== RECORD SET

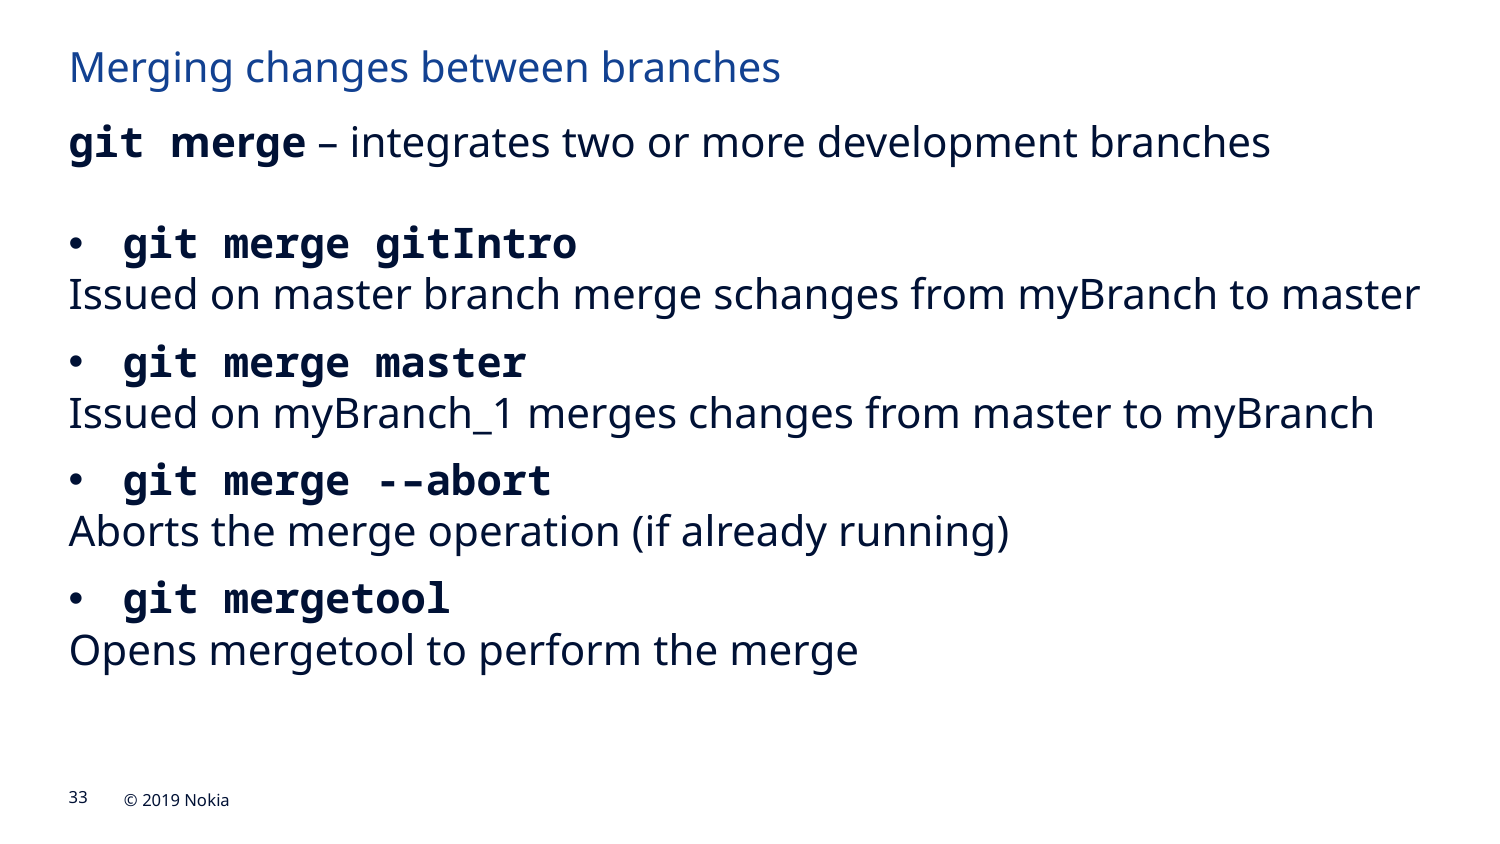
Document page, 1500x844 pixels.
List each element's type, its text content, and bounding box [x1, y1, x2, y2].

list Merging changes between branches [68, 46, 1432, 97]
list git merge – integrates two or more development branches git merge gitIntro Issued on master branch merge schanges from myBranch to master git merge master Issued on myBranch_1 merges changes from master to myBranch git merge -–abort Aborts the merge operation (if already running) git mergetool Opens mergetool to perform the merge [68, 120, 1432, 705]
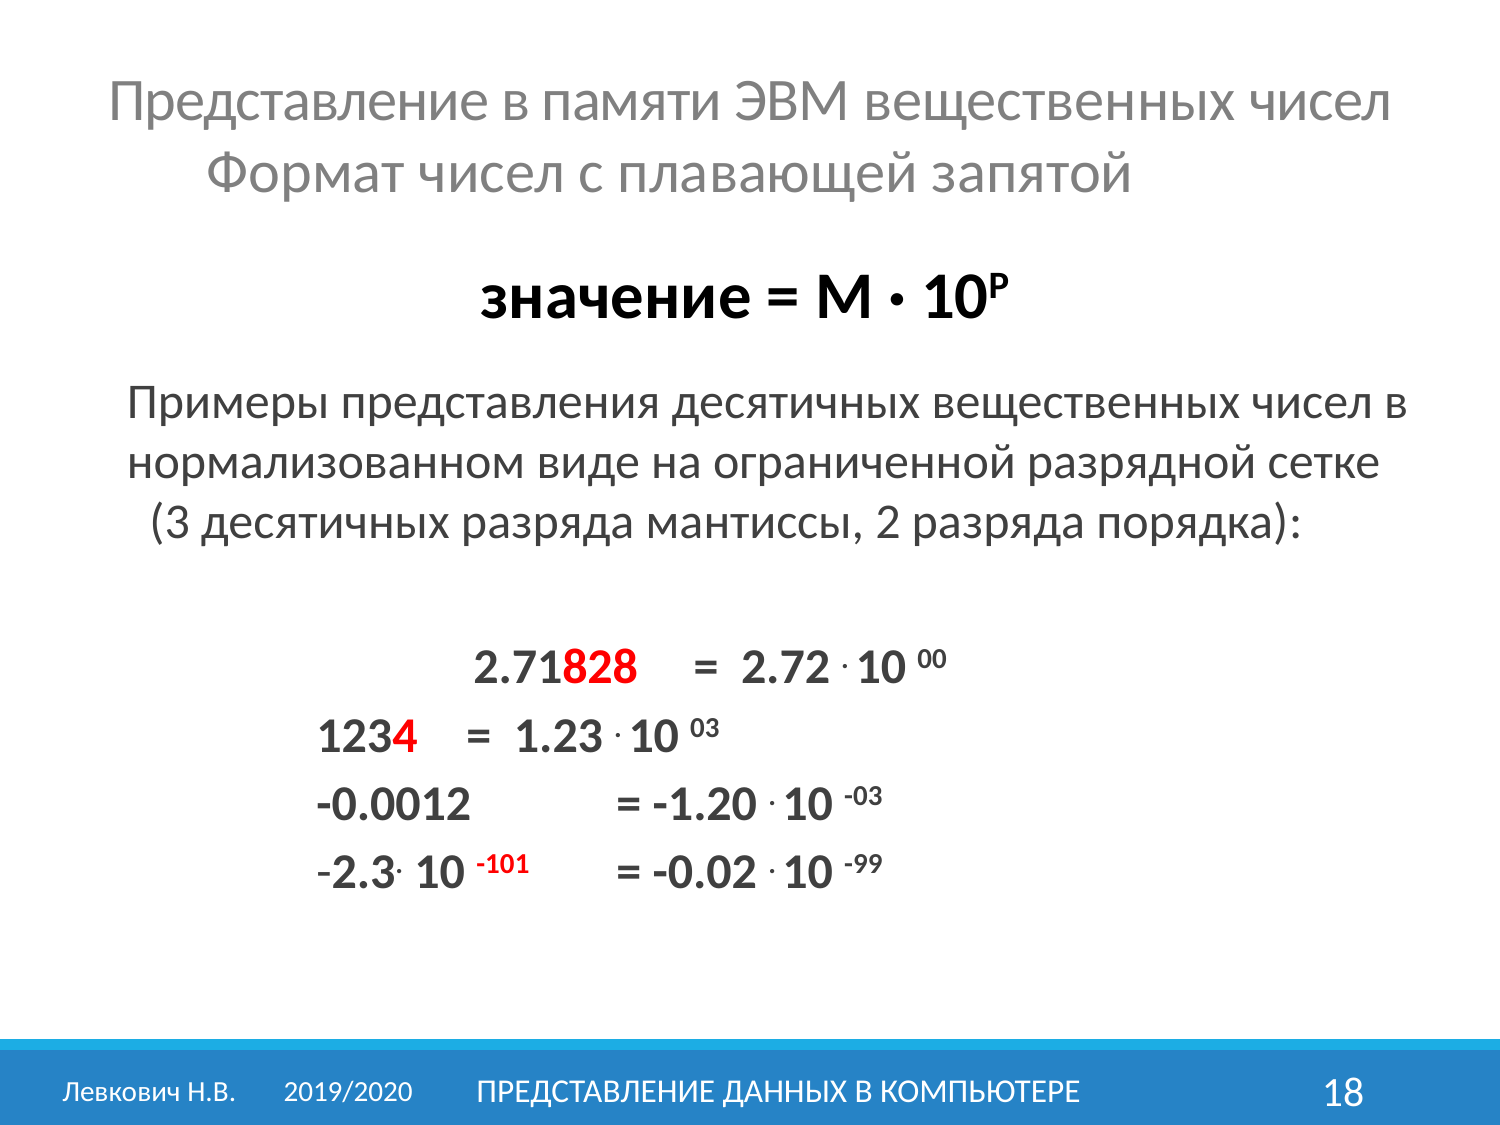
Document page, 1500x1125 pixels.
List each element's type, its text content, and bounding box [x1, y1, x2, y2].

text_box значение = M · 10P [465, 278, 1024, 334]
slide_number 18 [1218, 1059, 1380, 1120]
text_box Примеры представления десятичных вещественных чисел в нормализованном виде на ограниченной разрядной сетке (3 десятичных разряда мантиссы, 2 разряда порядка): [112, 361, 1453, 557]
text_box Представление в памяти ЭВМ вещественных чисел Формат чисел с плавающей запятой [41, 78, 1459, 198]
slide_number Левкович Н.В. 2019/2020 [47, 1059, 440, 1120]
footer Представление данных в компьютере [453, 1059, 1105, 1120]
text_box 2.71828 = 2.72 . 10 00 1234 = 1.23 . 10 03 -0.0012 = -1.20 . 10 -03 -2.3. 10 -101 = -0.02 . 10 -99 [76, 633, 1447, 907]
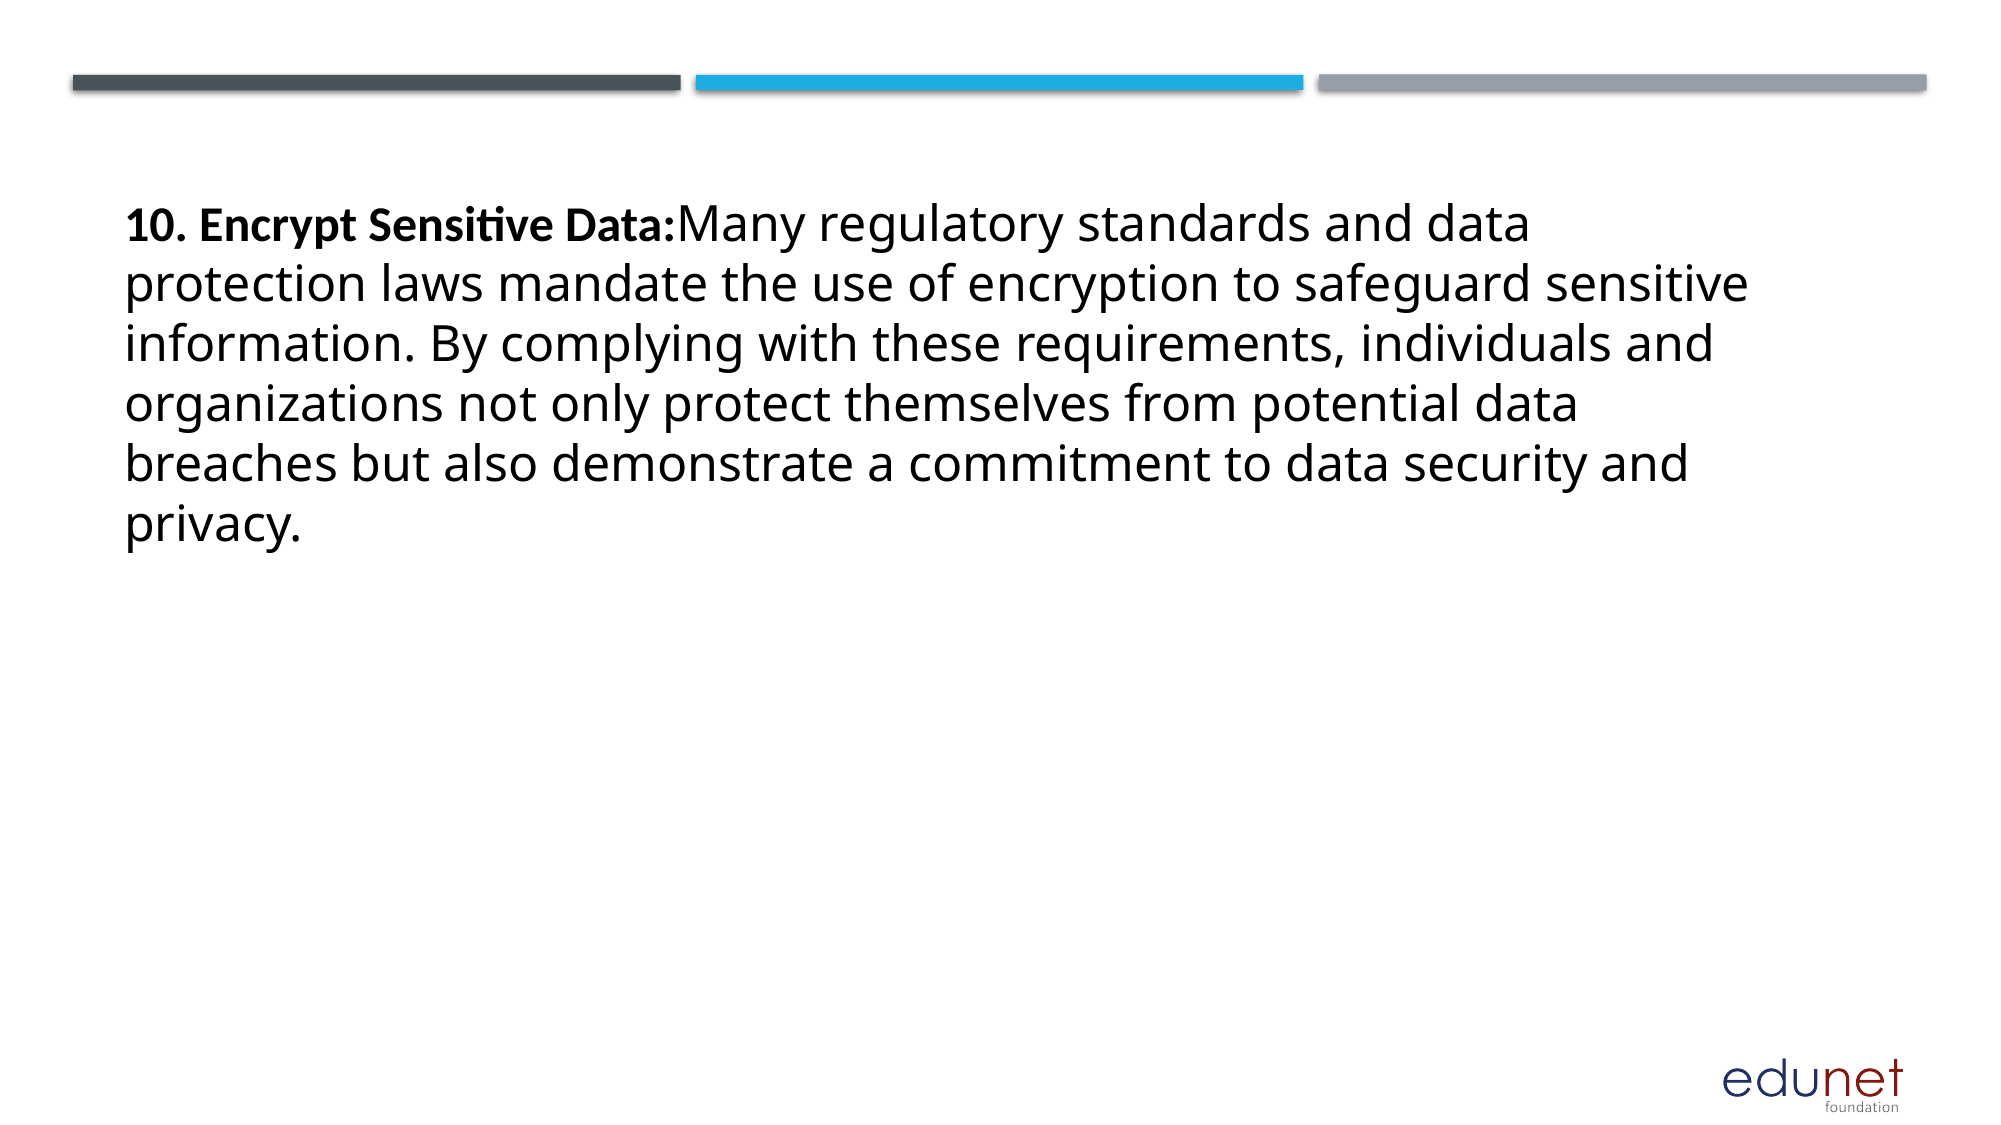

====

__TASK TO COMPLETE__:
Exactly repeat only the lines from the one with "Document page, 1500x1125 pixels." to the closing line above, both included, and omit every picture.

__ANSWER TO THIS TASK__:
Document page, 1500x1125 pixels.
List each element's type, its text content, and bounding box [x1, y1, x2, y2].

text_box значение = M · 10P [465, 278, 1024, 334]
slide_number 18 [1218, 1059, 1380, 1120]
text_box Примеры представления десятичных вещественных чисел в нормализованном виде на ограниченной разрядной сетке (3 десятичных разряда мантиссы, 2 разряда порядка): [112, 361, 1453, 557]
text_box Представление в памяти ЭВМ вещественных чисел Формат чисел с плавающей запятой [41, 78, 1459, 198]
slide_number Левкович Н.В. 2019/2020 [47, 1059, 440, 1120]
footer Представление данных в компьютере [453, 1059, 1105, 1120]
text_box 2.71828 = 2.72 . 10 00 1234 = 1.23 . 10 03 -0.0012 = -1.20 . 10 -03 -2.3. 10 -101 = -0.02 . 10 -99 [76, 633, 1447, 907]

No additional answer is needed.